News of the Unicorns of the world of sustainable shoes
As you can read if you receive the Inside newsletter dedicated to their business section…
Rothy's, a sustainable footwear manufacturer, has sold a 49.9% stake to Brazilian footwear company Alpargatas. The recent sale has valued Rothy's at $1B.
Alpargatas will buy Rothy's for $200M in cash, followed by $275M in share purchases.
The new funding will enable brand promotion, and Rothy's aims to also use Alpargatas' retail network to expand its presence.
The sustainable footwear maker recycles single-use plastic bottles into eco-friendly and fashionable footwear.
The company has its manufacturing base in Dongguan, China, where it has a 300,000-square-foot facility.
It has ventured into accessories and men's footwear and has a presence in Los Angeles, New York, and other cities.
Rothy's earned $140M in net revenue to November this year. Better for the environment, it uses less land, less water and less cows !
Ok, let’s see this.
Since the manufacturing is done is China, why do we consider Rothy’s is an American company? Because it is where the company is registered? Why don’t we change the rules or at least provide more transparency to the business.
Even though I have few respect for Everlane’s CEO who is I think quite a pretentious dude, his company was making some interesting changes providing more information on the production part, and the marketing spend split.
Why “Better for the environment, it uses less land, less water and less cows !”? Lets’ go deeper. Wikipedia saved me some time. “Rothy's products are made from 100% recycled plastic water bottles and post-consumer recycled materials. During the manufacturing process, the water bottles are hot washed and sterilized. Chips of plastic are melted down into pellets, stretched into fibers, and given air treatment until they entwine. The soft yarn produced is then loaded onto knitting machines which knit the upper part of the shoe in 14 to 24 minutes, depending on the design. They are then sewn to the sole by hand, paired with recycled foam and recycled rubber soles.”. Oh my Gosh. You wear plastic shoes then? Is the soft yarn produced good for health?
“The Point is the best-selling of the flats, retailed at $145.”. That an expensive piece of plastic, right? Nah, just kidding.
“The shoes have been well-received by fashion critics, particularly for their comfortability and durability.”. Well, if the Kardashians of the world are satisfied, the world is saved.
As you can see, sustainability makes good money for investors, and can be sold like any luxury sort of products. There is a bright future ahead.
Almost a year ago, for nouveau monde #2, I've written “No parking, no business, my ass” considering that today you don't need parking space to be able to sell products when you have a store downtown, and that it's better for your sales to have bikes and walk lanes than a row of cars in front of your store...
I still believe it's true but we have to be realistic : a lot of people still mostly use their car to go for their everyday moves and there is another trend : delivery!
It's a long time I follow how a startup called Coord is doing. And recently, Coord announced it was joining Pebble, which was also part of SideWalk Labs, which is joining Google, its mother company. A little confused ? We'll, this just means that Google is betting big on city planning and is now doing it unmasked, which is a strong signal.

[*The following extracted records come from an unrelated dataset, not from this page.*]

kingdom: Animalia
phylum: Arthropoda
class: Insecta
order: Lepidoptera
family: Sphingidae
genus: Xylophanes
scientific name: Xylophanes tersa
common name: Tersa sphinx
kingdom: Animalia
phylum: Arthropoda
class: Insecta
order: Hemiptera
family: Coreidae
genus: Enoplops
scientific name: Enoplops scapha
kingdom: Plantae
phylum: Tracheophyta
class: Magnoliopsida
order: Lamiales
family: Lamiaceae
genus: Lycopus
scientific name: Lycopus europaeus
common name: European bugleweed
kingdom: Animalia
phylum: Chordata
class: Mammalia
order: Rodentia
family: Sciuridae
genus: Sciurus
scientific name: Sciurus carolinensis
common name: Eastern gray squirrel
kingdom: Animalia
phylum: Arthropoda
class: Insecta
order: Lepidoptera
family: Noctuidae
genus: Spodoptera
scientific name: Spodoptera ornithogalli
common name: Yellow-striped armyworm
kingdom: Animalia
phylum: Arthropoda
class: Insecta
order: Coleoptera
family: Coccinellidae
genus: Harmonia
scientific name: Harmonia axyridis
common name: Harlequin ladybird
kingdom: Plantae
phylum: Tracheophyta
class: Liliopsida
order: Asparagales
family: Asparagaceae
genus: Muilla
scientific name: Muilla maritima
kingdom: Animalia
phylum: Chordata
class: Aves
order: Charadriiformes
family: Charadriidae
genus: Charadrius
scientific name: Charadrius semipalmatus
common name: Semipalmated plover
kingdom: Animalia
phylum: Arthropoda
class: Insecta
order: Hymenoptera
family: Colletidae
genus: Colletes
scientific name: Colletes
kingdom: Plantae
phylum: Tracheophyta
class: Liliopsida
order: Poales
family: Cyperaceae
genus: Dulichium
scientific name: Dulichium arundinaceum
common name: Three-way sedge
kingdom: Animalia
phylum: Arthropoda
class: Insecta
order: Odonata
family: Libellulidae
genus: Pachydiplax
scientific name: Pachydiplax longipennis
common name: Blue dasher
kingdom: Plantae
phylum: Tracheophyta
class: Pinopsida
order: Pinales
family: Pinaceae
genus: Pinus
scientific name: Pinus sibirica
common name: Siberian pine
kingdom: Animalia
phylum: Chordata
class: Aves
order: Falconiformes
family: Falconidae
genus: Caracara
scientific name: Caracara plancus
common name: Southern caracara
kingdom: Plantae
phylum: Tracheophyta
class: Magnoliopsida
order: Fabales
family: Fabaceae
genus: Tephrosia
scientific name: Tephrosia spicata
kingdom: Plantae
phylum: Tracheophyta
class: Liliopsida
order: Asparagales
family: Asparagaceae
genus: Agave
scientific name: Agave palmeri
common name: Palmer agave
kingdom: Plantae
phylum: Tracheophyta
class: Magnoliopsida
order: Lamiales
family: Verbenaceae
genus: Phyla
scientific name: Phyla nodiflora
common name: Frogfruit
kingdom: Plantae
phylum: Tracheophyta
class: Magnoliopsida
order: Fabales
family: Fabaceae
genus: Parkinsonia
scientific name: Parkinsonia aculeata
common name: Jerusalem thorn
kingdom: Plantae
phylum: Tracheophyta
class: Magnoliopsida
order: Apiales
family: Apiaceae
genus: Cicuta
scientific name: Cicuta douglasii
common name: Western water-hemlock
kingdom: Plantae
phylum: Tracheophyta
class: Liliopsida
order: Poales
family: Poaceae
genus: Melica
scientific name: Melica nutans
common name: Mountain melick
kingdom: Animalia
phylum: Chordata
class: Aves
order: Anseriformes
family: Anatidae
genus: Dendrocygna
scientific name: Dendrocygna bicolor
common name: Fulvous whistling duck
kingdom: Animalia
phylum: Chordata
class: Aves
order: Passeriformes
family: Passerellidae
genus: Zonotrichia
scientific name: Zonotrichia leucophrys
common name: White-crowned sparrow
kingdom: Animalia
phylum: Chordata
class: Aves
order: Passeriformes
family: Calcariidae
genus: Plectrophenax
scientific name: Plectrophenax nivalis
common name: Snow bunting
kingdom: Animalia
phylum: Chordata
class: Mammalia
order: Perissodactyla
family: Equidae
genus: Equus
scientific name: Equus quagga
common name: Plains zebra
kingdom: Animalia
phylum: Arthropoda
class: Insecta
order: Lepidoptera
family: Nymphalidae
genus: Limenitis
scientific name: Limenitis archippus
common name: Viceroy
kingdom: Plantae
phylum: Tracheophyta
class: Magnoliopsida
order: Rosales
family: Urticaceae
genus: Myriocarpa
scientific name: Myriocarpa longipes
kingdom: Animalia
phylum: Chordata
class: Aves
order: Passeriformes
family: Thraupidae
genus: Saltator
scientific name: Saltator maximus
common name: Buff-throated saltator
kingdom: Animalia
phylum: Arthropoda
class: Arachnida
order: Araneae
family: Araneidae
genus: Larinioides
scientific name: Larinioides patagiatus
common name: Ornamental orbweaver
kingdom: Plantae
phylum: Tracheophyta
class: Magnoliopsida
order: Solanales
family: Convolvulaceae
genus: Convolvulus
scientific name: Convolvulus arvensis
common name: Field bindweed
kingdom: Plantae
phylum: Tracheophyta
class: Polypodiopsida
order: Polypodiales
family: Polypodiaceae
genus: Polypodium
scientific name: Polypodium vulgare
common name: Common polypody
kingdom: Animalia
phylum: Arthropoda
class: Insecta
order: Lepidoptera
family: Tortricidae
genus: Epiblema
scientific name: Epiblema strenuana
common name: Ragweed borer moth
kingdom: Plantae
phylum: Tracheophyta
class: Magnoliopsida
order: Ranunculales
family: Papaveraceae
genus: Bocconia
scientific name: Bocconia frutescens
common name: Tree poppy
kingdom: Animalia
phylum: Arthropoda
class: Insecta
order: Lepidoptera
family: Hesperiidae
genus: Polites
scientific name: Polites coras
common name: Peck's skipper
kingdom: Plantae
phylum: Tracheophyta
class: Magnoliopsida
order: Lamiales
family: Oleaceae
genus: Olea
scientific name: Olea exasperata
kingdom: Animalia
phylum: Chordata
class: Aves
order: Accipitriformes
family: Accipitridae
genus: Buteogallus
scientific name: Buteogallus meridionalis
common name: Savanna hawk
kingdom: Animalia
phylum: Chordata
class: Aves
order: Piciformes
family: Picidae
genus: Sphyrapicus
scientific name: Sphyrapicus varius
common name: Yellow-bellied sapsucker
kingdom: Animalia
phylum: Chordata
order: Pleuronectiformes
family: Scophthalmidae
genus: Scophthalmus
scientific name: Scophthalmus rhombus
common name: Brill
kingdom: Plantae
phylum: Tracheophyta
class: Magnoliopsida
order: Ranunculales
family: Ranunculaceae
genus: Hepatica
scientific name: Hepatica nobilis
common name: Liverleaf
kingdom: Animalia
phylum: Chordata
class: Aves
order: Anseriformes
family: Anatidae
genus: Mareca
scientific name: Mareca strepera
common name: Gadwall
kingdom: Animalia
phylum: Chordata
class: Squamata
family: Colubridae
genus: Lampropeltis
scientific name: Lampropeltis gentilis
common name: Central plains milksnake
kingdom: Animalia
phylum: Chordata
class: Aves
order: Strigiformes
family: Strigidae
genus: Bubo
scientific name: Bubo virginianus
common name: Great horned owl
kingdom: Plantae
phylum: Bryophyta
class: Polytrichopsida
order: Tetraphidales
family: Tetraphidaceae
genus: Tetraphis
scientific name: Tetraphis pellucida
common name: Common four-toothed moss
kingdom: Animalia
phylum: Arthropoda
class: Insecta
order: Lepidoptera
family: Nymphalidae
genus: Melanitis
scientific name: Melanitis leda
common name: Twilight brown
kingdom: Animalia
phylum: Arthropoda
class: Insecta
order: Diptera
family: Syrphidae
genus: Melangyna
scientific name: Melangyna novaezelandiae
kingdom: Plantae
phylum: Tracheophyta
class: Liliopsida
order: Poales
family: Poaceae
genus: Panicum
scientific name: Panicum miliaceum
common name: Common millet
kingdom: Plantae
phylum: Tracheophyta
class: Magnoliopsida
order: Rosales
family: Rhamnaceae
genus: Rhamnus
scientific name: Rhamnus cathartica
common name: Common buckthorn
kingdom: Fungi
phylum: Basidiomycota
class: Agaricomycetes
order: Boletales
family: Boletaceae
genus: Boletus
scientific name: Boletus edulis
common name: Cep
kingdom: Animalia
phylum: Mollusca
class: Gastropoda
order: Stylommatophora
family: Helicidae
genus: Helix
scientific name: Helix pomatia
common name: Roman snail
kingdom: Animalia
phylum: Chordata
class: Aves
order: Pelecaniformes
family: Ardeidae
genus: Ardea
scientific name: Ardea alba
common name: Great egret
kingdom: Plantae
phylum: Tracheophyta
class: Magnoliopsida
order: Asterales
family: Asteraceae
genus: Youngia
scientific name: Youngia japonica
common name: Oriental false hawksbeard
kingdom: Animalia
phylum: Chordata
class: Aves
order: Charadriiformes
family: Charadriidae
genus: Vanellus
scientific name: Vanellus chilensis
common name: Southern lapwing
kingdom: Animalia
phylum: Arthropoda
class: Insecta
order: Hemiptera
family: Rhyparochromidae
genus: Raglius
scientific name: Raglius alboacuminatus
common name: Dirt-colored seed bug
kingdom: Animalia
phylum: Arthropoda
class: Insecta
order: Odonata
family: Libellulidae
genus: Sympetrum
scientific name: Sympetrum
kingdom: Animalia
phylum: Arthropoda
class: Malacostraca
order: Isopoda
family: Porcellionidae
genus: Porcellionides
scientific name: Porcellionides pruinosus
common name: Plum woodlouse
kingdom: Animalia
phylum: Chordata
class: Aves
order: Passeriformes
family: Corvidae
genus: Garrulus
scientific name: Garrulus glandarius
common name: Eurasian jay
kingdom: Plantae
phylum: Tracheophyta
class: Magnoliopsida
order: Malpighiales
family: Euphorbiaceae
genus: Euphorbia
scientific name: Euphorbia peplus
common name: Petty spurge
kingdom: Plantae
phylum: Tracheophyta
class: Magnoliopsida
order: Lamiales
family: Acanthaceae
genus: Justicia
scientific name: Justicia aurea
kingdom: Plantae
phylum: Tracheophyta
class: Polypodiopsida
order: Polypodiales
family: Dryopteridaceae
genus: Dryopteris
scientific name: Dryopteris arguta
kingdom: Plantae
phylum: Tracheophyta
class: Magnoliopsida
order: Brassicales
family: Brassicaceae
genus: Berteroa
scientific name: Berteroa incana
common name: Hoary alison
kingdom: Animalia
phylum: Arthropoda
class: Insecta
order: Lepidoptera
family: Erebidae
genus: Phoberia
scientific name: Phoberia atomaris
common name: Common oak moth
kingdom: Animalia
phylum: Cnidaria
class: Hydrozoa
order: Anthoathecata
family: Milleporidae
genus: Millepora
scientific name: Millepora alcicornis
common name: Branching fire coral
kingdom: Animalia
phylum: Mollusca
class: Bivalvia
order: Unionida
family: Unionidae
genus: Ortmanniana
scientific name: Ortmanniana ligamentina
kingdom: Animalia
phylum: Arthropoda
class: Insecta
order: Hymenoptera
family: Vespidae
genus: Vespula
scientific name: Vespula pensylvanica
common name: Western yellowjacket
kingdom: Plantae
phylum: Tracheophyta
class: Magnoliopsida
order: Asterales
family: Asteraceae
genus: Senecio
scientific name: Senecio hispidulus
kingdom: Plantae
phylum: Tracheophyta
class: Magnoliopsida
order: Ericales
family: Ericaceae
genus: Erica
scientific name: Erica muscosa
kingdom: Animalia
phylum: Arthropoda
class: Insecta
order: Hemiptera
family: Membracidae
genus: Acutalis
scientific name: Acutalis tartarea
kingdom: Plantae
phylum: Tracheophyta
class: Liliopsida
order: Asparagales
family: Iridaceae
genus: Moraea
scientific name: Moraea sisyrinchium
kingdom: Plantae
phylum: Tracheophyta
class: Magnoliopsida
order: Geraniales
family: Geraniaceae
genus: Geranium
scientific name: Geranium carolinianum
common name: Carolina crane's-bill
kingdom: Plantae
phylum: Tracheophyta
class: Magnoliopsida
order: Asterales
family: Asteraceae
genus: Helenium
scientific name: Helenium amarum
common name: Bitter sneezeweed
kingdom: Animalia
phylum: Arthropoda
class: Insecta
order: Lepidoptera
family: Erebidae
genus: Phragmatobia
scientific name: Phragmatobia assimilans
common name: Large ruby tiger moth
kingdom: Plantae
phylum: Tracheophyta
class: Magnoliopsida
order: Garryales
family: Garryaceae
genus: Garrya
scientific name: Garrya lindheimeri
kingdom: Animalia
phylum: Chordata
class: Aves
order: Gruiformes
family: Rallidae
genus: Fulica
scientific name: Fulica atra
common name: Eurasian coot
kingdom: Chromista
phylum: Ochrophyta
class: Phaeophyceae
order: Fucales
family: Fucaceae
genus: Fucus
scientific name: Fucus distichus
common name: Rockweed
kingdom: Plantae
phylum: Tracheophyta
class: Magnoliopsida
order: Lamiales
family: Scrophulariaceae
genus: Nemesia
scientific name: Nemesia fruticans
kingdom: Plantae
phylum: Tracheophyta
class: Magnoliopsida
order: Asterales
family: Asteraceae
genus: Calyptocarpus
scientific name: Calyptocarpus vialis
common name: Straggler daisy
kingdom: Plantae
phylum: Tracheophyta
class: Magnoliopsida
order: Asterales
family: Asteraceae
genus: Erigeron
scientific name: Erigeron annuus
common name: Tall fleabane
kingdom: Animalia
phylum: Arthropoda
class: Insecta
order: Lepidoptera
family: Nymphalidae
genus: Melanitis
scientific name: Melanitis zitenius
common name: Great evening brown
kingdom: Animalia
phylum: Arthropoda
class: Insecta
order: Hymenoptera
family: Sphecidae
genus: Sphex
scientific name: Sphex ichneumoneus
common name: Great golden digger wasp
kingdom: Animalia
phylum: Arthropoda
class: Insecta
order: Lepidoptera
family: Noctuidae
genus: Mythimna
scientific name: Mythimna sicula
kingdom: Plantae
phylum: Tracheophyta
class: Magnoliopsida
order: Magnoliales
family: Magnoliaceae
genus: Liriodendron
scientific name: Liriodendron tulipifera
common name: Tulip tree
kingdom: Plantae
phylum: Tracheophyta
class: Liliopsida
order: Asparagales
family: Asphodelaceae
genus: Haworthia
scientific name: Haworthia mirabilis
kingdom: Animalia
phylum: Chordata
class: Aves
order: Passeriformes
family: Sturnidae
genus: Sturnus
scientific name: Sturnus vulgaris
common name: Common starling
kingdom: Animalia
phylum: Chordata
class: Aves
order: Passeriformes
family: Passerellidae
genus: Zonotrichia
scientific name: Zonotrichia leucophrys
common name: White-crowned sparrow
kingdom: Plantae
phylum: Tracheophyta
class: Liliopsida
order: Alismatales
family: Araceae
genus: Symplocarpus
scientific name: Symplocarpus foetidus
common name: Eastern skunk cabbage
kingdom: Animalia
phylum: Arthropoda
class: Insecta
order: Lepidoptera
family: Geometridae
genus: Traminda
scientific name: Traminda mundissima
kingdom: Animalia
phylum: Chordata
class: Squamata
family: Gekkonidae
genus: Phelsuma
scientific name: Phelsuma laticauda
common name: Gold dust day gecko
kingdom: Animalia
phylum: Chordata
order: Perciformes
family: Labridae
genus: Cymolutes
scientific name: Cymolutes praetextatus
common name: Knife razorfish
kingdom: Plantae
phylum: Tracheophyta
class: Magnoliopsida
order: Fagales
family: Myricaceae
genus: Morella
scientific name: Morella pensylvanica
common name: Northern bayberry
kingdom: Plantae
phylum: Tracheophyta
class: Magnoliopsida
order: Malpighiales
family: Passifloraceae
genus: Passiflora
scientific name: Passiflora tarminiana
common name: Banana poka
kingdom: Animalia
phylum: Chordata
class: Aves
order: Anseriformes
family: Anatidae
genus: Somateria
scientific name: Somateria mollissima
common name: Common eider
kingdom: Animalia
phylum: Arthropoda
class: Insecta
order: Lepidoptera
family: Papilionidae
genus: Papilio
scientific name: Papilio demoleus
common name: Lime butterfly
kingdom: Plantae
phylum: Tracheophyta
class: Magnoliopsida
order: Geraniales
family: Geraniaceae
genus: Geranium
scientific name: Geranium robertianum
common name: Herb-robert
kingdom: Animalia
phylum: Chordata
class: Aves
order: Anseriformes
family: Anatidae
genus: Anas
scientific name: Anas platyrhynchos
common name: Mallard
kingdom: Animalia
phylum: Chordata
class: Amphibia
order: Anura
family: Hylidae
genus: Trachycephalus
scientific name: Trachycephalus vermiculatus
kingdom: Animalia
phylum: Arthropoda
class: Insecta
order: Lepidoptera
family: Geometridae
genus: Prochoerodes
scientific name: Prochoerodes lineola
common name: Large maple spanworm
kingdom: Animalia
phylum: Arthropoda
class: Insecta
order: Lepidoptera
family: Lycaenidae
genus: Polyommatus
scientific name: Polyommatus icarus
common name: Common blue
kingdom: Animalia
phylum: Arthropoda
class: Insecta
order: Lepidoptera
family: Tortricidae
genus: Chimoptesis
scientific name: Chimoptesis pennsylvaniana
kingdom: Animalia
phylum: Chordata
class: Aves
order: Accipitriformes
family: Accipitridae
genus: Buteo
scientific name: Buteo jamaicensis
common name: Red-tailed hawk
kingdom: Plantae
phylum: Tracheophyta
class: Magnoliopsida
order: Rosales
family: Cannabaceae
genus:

Let's go back to Coord - now Pebble if you follow. It enables city planners and actors of the city to know and organize cities curbsides.
We all have witnessed the chaos delivery trucks are able to make in a few minutes on a street...
Pebble aims to solve this problem by offering a simple tool : a little connected object that is really cheap and easy to install and that will enable city operators to see if a parking space, a curb or whatever is occupied or not.
Multiple actions are possible if you have this data :
First, you can get the knowledge of free parking spaces and integrate it in a parking or city app for instance, therefore reducing uncertainty when you need to ride by car (or in locations where the car still is the only way to transit...), reducing traffic (you won't need to turn and find a place, you can go directly to it)...
You can also use the data gathered to manage the need of parking in a specific location : if you see that there's a high or low pressure on a zone, you can plan an extension or reduction of your parking space for instance.
These two use cases are specific to car owners and seem to come from a bad movie of the last century. Unfortunately, cars seem to be there for a while still, and even if they are all electric, they will use the same space - maybe even more, have you seen Tesla's Cybertruck ? 😱😱 - and light delivery solutions like cargo bikes might have a good trend, but they won't completely replace classic trucks in the near future.
Pebble also enables to manage curbside and lower the mess made by delivery trucks : Coord had digitized curbs in about 25 cities, enabling them to have real time data of how their streets are doing and enabling delivery companies to have more data about where they are allowed to park, to stop for a minute and so on.
With companies like Pebble, you can build loading zones, manage smart pricing solutions for delivery companies and invent many use cases and make two different worlds communicate and collaborate.
But the most important part of the deal? Yes, Google wants to be involved in that business and control the curbside, therefore the delivery business.